Down here where I live on the south coast there is a little Landcare group and I know personally how hard it is to maintain the momentum of local effort.
Anyone who has attended a landcare day is aware how hard won every little and big project is. There is the work of grant-writing, then community organising, then planting, watering, mulching and tree guarding. There is always a small core of people in each community who are so dedicated it is hard to understand how their energy and commitment burns. But burn it does.
For all these reasons the singing, the harmonica playing, the enthusiasm of powerful politicians, the presence of hundreds of gleeful rural people inside Parliament House, all on a balmy spring Canberra night left me feeling quietened as I walked across the bridge over Lake Burley Griffin, back to my hotel shortly before midnight.
Where the sublime and the mundane intersect in the context of a national landcare awards night is not so much in all of the individual projects. Rather, on a night like that it is impossible to ignore the fact that little fires of determination to make things better, burn in almost every corner of the continent. All night the audience listened to stories from people who are desperately trying to make their part of the world a bit greener. I reckon there is something sublime and honourable in that – something almost musical.
Check out the landcare winners, the singers and the harmonica playing…




The Whitlams performing with Jack was amazing – a once in a lifetime performance.
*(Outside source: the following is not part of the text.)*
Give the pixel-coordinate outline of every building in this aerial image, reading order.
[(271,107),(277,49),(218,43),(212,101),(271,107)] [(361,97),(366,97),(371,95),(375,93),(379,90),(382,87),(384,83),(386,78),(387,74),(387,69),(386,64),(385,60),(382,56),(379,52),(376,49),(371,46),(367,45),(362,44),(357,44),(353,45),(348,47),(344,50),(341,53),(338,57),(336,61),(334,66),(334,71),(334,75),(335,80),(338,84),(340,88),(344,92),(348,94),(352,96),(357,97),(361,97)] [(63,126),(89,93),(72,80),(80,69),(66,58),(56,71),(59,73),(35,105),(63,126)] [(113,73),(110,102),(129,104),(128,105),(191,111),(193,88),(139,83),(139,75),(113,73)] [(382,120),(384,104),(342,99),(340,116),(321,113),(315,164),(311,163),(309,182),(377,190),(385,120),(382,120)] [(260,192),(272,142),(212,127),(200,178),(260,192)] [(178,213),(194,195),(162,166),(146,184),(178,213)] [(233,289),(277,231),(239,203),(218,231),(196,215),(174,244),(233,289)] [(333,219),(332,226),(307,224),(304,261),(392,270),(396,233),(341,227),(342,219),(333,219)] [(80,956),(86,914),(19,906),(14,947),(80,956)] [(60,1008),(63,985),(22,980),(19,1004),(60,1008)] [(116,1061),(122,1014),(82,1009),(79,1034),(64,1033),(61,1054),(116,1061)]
The webcast of the night will be available to re-watch at LandcareHeroes.com from tomorrow.
I agree totally that the locals who are so passionate about regenerating our environs are a wonder to see.
I joined my local group a few years beck and learnt some new and wondrous things from them, such as the black cockatoos-whose screeching send shivers up my spine-needed us to plant some casuarinas for their food source at Hanging rock,and that the local Clyde river estuarine native dolphins were starving from jetski inflicted sonar deafness. I also found out some heinous things form these loyal locals, there are some elements of our community who actively uproot and destroy all the hard work we put in and desire a sea view regardless. It seems the local group has given up their hard yards, because of lack of support from council in these matters. It is a travesty that in this day and Age there are some people who don’t see their inextricable interconnectedness to all natural, growing and living things.sad for them that they are not living life to their full potential, in a harmonious earth- friendly way.